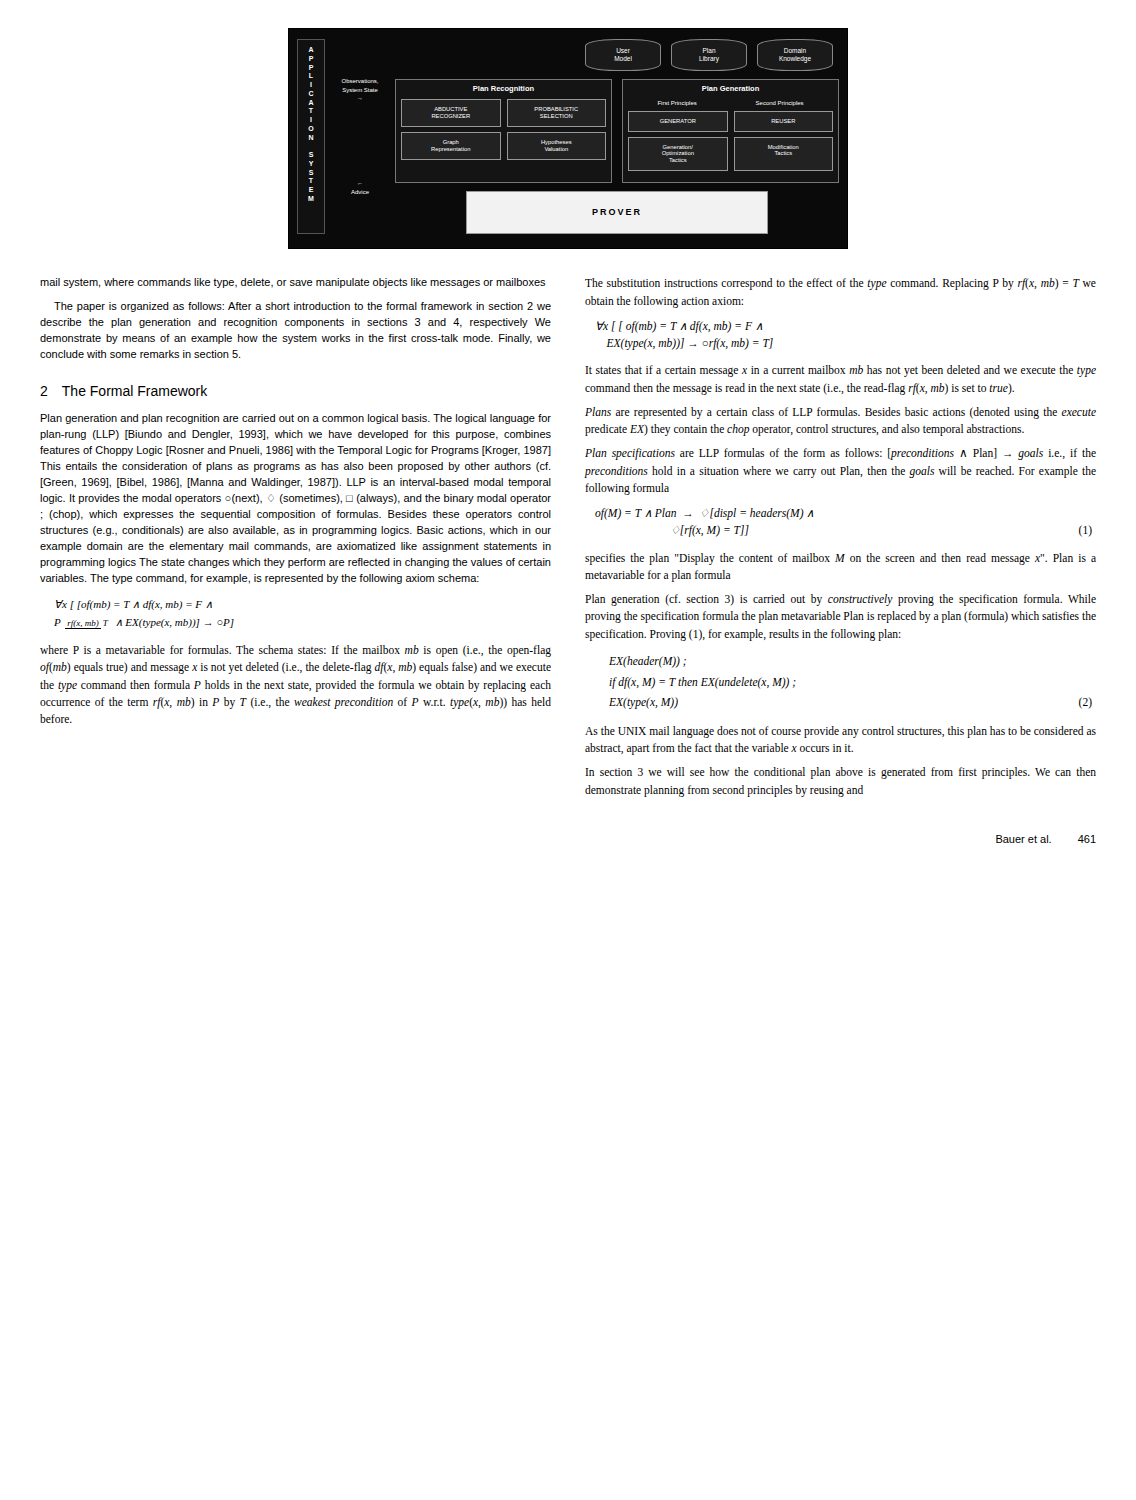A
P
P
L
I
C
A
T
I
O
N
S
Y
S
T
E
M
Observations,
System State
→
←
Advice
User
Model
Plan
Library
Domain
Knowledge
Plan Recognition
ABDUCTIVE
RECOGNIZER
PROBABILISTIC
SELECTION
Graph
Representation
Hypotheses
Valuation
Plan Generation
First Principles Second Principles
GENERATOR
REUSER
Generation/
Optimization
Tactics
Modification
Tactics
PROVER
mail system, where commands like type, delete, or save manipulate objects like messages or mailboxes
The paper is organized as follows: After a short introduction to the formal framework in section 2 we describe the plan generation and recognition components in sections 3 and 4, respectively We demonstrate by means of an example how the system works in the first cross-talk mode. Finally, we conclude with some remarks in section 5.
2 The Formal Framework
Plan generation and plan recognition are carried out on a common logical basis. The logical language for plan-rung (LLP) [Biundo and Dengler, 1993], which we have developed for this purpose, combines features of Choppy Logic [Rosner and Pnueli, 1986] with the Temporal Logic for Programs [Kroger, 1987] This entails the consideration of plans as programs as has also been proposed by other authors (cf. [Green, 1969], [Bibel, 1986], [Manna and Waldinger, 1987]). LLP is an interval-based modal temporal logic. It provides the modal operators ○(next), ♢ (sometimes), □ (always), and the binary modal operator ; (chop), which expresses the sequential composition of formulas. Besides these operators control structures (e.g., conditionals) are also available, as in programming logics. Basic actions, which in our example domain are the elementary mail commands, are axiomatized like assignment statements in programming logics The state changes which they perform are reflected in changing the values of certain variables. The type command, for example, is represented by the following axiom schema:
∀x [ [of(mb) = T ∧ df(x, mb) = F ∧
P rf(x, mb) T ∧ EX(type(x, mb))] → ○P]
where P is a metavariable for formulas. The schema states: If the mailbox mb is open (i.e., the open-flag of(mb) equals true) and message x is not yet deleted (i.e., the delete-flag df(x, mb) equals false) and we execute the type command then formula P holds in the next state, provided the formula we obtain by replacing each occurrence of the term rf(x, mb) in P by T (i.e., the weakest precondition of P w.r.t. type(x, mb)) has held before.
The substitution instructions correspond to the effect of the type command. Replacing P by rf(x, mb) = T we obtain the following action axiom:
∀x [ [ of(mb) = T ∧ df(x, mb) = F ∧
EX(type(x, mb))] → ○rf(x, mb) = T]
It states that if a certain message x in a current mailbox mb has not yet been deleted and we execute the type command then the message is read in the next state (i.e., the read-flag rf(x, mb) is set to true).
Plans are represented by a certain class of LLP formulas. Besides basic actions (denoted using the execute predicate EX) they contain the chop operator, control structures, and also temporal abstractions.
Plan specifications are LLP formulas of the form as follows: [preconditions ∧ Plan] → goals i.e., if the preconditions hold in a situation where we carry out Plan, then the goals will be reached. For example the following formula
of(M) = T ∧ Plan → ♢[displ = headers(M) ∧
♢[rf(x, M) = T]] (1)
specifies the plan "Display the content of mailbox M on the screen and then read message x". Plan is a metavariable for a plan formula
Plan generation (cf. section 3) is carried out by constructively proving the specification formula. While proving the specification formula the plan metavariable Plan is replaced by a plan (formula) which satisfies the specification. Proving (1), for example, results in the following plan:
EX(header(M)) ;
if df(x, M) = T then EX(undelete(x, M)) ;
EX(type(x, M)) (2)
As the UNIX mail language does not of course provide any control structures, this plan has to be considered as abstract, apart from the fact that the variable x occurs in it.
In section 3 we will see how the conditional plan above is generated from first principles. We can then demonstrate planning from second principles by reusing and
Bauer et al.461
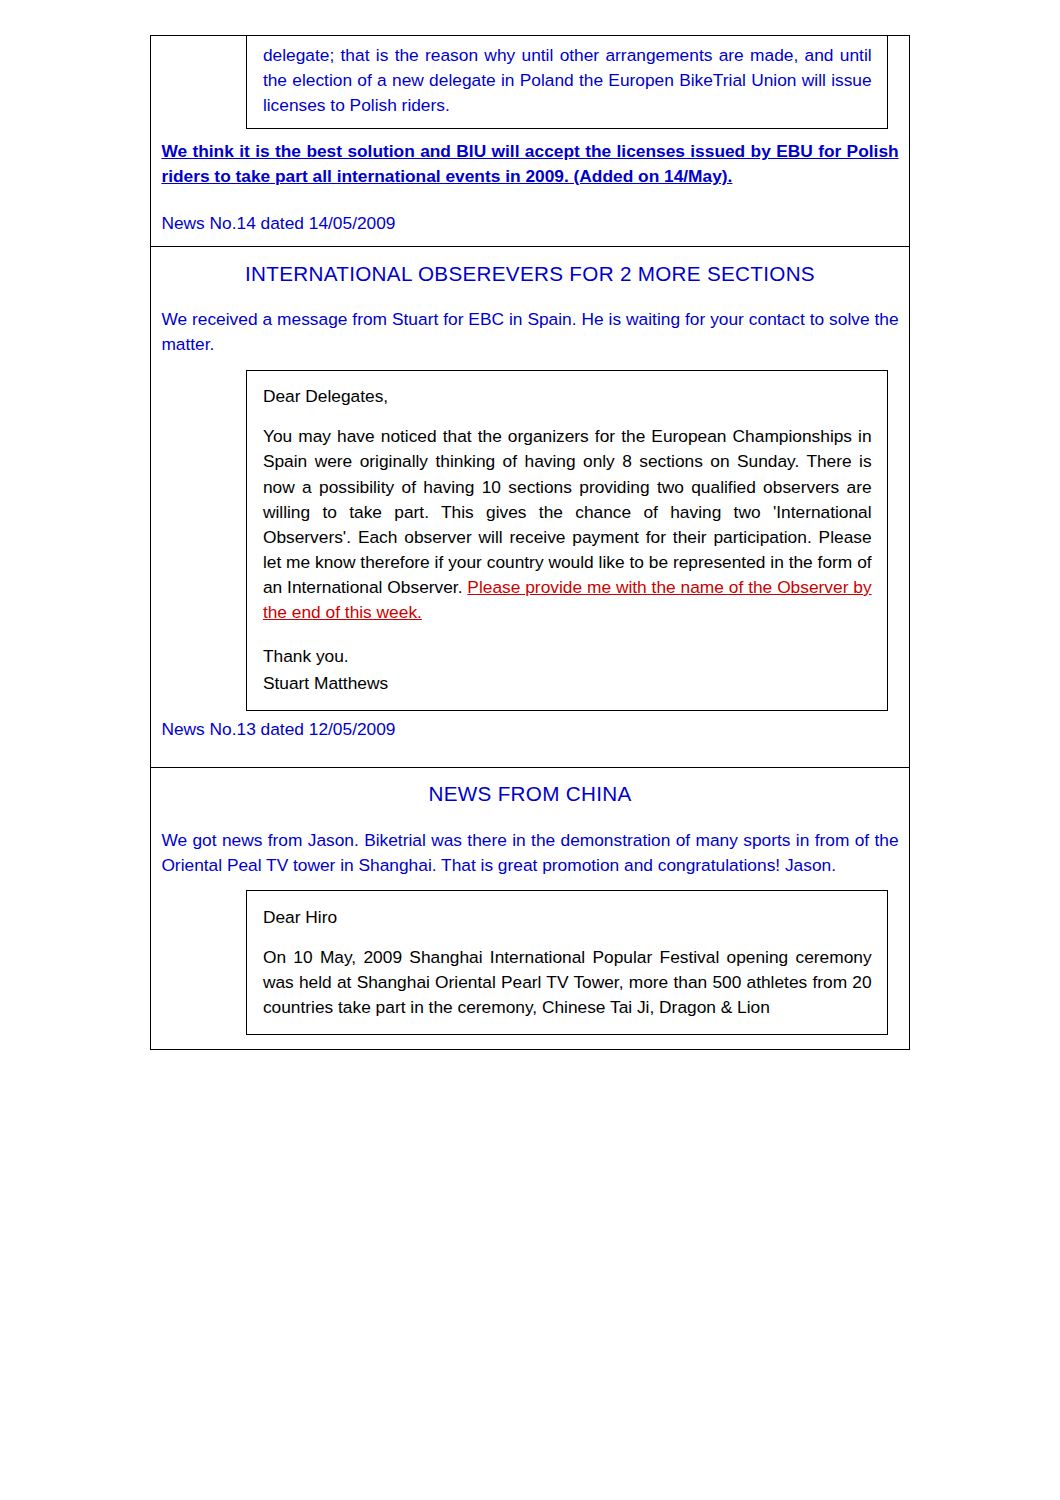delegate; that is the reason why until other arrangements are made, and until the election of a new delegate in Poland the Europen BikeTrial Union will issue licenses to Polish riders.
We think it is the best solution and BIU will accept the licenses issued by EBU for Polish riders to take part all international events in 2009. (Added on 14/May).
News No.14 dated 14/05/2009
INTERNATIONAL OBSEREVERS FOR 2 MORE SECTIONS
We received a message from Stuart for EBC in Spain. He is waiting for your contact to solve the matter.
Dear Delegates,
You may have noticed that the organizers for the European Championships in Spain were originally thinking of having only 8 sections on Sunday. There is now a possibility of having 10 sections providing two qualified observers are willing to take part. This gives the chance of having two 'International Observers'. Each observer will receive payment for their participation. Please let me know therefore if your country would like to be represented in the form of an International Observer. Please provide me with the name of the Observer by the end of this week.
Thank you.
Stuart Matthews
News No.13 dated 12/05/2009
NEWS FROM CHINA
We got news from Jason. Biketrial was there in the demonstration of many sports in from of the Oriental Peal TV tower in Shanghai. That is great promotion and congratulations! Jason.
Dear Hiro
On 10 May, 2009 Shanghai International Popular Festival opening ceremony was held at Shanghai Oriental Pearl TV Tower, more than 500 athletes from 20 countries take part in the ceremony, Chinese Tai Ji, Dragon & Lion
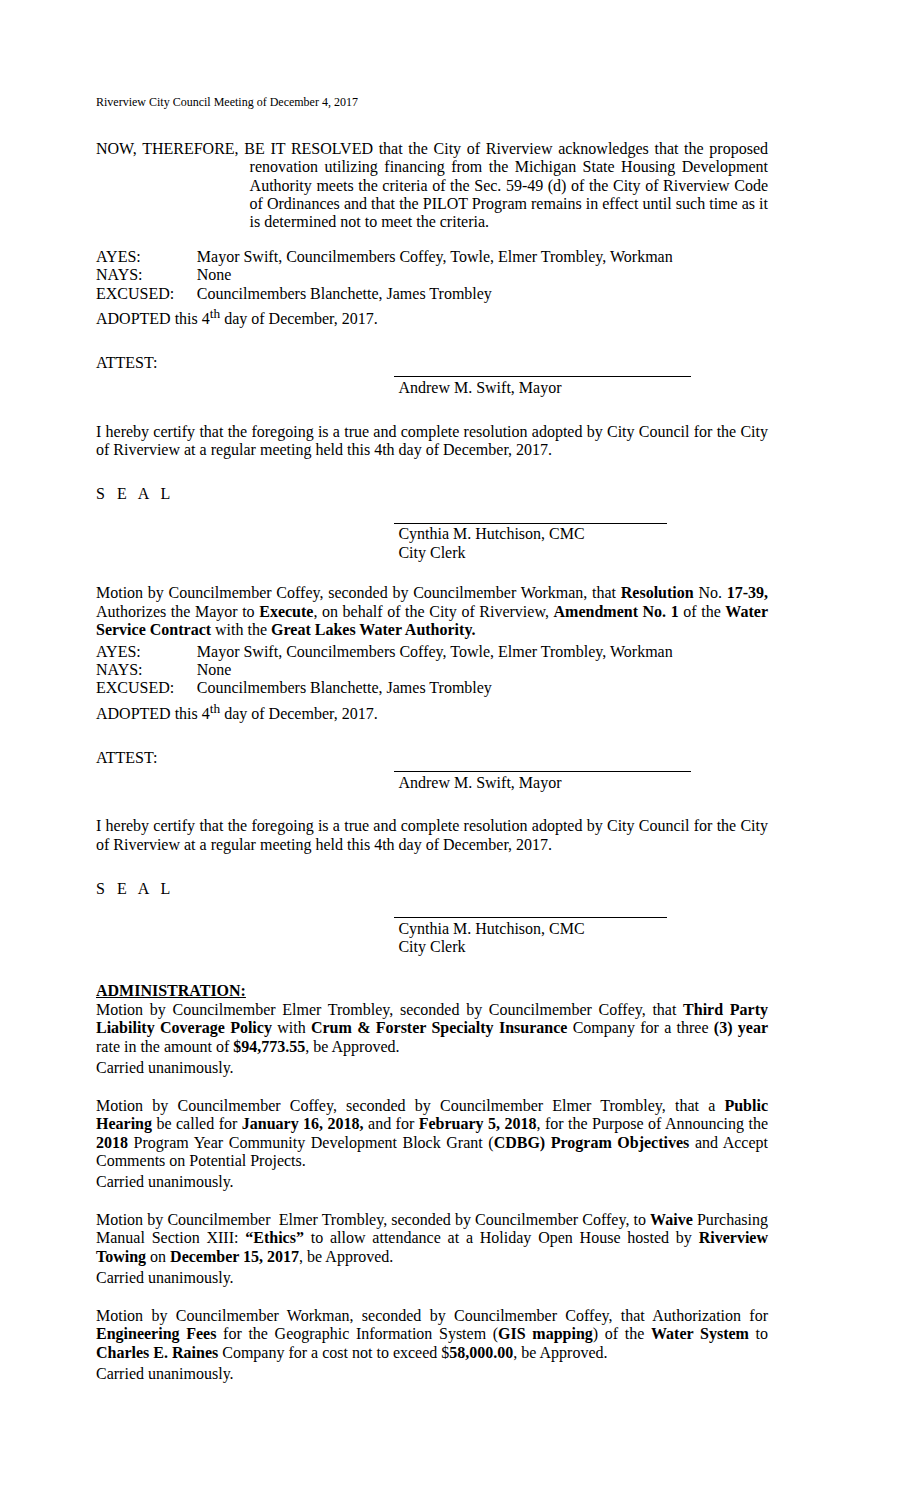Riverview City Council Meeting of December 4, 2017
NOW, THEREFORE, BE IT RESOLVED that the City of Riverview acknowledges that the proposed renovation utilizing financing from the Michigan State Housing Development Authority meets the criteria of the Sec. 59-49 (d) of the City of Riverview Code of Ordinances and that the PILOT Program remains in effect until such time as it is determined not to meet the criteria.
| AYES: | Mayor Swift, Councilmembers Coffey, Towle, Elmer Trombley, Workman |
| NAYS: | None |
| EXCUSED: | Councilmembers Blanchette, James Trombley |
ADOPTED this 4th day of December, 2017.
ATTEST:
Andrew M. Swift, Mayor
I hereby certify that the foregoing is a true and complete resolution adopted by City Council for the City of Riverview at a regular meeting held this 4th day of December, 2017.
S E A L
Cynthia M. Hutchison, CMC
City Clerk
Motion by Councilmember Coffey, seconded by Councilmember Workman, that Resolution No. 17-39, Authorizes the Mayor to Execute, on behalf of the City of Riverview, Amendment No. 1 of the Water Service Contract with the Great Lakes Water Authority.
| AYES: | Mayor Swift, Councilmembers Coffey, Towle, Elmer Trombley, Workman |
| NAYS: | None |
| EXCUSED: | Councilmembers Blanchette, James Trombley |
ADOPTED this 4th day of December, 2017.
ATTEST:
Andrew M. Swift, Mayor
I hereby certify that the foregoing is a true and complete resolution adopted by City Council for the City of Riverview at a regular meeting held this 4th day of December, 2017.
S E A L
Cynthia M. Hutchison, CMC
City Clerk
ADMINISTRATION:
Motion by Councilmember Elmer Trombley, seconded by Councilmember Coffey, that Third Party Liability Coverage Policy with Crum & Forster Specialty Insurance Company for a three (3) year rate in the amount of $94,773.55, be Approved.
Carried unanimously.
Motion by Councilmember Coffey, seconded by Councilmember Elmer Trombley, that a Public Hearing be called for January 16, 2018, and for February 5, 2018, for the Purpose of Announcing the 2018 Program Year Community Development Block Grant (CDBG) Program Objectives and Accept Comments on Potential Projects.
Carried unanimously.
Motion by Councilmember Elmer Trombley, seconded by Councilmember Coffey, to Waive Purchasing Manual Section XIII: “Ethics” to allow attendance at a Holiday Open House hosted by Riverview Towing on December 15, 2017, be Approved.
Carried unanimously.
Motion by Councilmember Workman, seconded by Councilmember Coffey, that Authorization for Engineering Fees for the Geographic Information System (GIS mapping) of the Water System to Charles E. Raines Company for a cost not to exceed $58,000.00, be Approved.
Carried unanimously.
● ● ● ●
Work to complete: Please restate the data word for word, leaving out any picture it holds.

Exercise solution:
A
P
P
L
I
C
A
T
I
O
N
S
Y
S
T
E
M
Observations,
System State
→
←
Advice
User
Model
Plan
Library
Domain
Knowledge
Plan Recognition
ABDUCTIVE
RECOGNIZER
PROBABILISTIC
SELECTION
Graph
Representation
Hypotheses
Valuation
Plan Generation
First Principles Second Principles
GENERATOR
REUSER
Generation/
Optimization
Tactics
Modification
Tactics
PROVER
mail system, where commands like type, delete, or save manipulate objects like messages or mailboxes
The paper is organized as follows: After a short introduction to the formal framework in section 2 we describe the plan generation and recognition components in sections 3 and 4, respectively We demonstrate by means of an example how the system works in the first cross-talk mode. Finally, we conclude with some remarks in section 5.
2 The Formal Framework
Plan generation and plan recognition are carried out on a common logical basis. The logical language for plan-rung (LLP) [Biundo and Dengler, 1993], which we have developed for this purpose, combines features of Choppy Logic [Rosner and Pnueli, 1986] with the Temporal Logic for Programs [Kroger, 1987] This entails the consideration of plans as programs as has also been proposed by other authors (cf. [Green, 1969], [Bibel, 1986], [Manna and Waldinger, 1987]). LLP is an interval-based modal temporal logic. It provides the modal operators ○(next), ♢ (sometimes), □ (always), and the binary modal operator ; (chop), which expresses the sequential composition of formulas. Besides these operators control structures (e.g., conditionals) are also available, as in programming logics. Basic actions, which in our example domain are the elementary mail commands, are axiomatized like assignment statements in programming logics The state changes which they perform are reflected in changing the values of certain variables. The type command, for example, is represented by the following axiom schema:
∀x [ [of(mb) = T ∧ df(x, mb) = F ∧
P rf(x, mb) T ∧ EX(type(x, mb))] → ○P]
where P is a metavariable for formulas. The schema states: If the mailbox mb is open (i.e., the open-flag of(mb) equals true) and message x is not yet deleted (i.e., the delete-flag df(x, mb) equals false) and we execute the type command then formula P holds in the next state, provided the formula we obtain by replacing each occurrence of the term rf(x, mb) in P by T (i.e., the weakest precondition of P w.r.t. type(x, mb)) has held before.
The substitution instructions correspond to the effect of the type command. Replacing P by rf(x, mb) = T we obtain the following action axiom:
∀x [ [ of(mb) = T ∧ df(x, mb) = F ∧
EX(type(x, mb))] → ○rf(x, mb) = T]
It states that if a certain message x in a current mailbox mb has not yet been deleted and we execute the type command then the message is read in the next state (i.e., the read-flag rf(x, mb) is set to true).
Plans are represented by a certain class of LLP formulas. Besides basic actions (denoted using the execute predicate EX) they contain the chop operator, control structures, and also temporal abstractions.
Plan specifications are LLP formulas of the form as follows: [preconditions ∧ Plan] → goals i.e., if the preconditions hold in a situation where we carry out Plan, then the goals will be reached. For example the following formula
of(M) = T ∧ Plan → ♢[displ = headers(M) ∧
♢[rf(x, M) = T]] (1)
specifies the plan "Display the content of mailbox M on the screen and then read message x". Plan is a metavariable for a plan formula
Plan generation (cf. section 3) is carried out by constructively proving the specification formula. While proving the specification formula the plan metavariable Plan is replaced by a plan (formula) which satisfies the specification. Proving (1), for example, results in the following plan:
EX(header(M)) ;
if df(x, M) = T then EX(undelete(x, M)) ;
EX(type(x, M)) (2)
As the UNIX mail language does not of course provide any control structures, this plan has to be considered as abstract, apart from the fact that the variable x occurs in it.
In section 3 we will see how the conditional plan above is generated from first principles. We can then demonstrate planning from second principles by reusing and
Bauer et al.461
delegate; that is the reason why until other arrangements are made, and until the election of a new delegate in Poland the Europen BikeTrial Union will issue licenses to Polish riders.
We think it is the best solution and BIU will accept the licenses issued by EBU for Polish riders to take part all international events in 2009. (Added on 14/May).
News No.14 dated 14/05/2009
INTERNATIONAL OBSEREVERS FOR 2 MORE SECTIONS
We received a message from Stuart for EBC in Spain. He is waiting for your contact to solve the matter.
Dear Delegates,
You may have noticed that the organizers for the European Championships in Spain were originally thinking of having only 8 sections on Sunday. There is now a possibility of having 10 sections providing two qualified observers are willing to take part. This gives the chance of having two 'International Observers'. Each observer will receive payment for their participation. Please let me know therefore if your country would like to be represented in the form of an International Observer. Please provide me with the name of the Observer by the end of this week.
Thank you.
Stuart Matthews
News No.13 dated 12/05/2009
NEWS FROM CHINA
We got news from Jason. Biketrial was there in the demonstration of many sports in from of the Oriental Peal TV tower in Shanghai. That is great promotion and congratulations! Jason.
Dear Hiro
On 10 May, 2009 Shanghai International Popular Festival opening ceremony was held at Shanghai Oriental Pearl TV Tower, more than 500 athletes from 20 countries take part in the ceremony, Chinese Tai Ji, Dragon & Lion
Riverview City Council Meeting of December 4, 2017
NOW, THEREFORE, BE IT RESOLVED that the City of Riverview acknowledges that the proposed renovation utilizing financing from the Michigan State Housing Development Authority meets the criteria of the Sec. 59-49 (d) of the City of Riverview Code of Ordinances and that the PILOT Program remains in effect until such time as it is determined not to meet the criteria.
| AYES: | Mayor Swift, Councilmembers Coffey, Towle, Elmer Trombley, Workman |
| NAYS: | None |
| EXCUSED: | Councilmembers Blanchette, James Trombley |
ADOPTED this 4th day of December, 2017.
ATTEST:
Andrew M. Swift, Mayor
I hereby certify that the foregoing is a true and complete resolution adopted by City Council for the City of Riverview at a regular meeting held this 4th day of December, 2017.
S E A L
Cynthia M. Hutchison, CMC
City Clerk
Motion by Councilmember Coffey, seconded by Councilmember Workman, that Resolution No. 17-39, Authorizes the Mayor to Execute, on behalf of the City of Riverview, Amendment No. 1 of the Water Service Contract with the Great Lakes Water Authority.
| AYES: | Mayor Swift, Councilmembers Coffey, Towle, Elmer Trombley, Workman |
| NAYS: | None |
| EXCUSED: | Councilmembers Blanchette, James Trombley |
ADOPTED this 4th day of December, 2017.
ATTEST:
Andrew M. Swift, Mayor
I hereby certify that the foregoing is a true and complete resolution adopted by City Council for the City of Riverview at a regular meeting held this 4th day of December, 2017.
S E A L
Cynthia M. Hutchison, CMC
City Clerk
ADMINISTRATION:
Motion by Councilmember Elmer Trombley, seconded by Councilmember Coffey, that Third Party Liability Coverage Policy with Crum & Forster Specialty Insurance Company for a three (3) year rate in the amount of $94,773.55, be Approved.
Carried unanimously.
Motion by Councilmember Coffey, seconded by Councilmember Elmer Trombley, that a Public Hearing be called for January 16, 2018, and for February 5, 2018, for the Purpose of Announcing the 2018 Program Year Community Development Block Grant (CDBG) Program Objectives and Accept Comments on Potential Projects.
Carried unanimously.
Motion by Councilmember Elmer Trombley, seconded by Councilmember Coffey, to Waive Purchasing Manual Section XIII: “Ethics” to allow attendance at a Holiday Open House hosted by Riverview Towing on December 15, 2017, be Approved.
Carried unanimously.
Motion by Councilmember Workman, seconded by Councilmember Coffey, that Authorization for Engineering Fees for the Geographic Information System (GIS mapping) of the Water System to Charles E. Raines Company for a cost not to exceed $58,000.00, be Approved.
Carried unanimously.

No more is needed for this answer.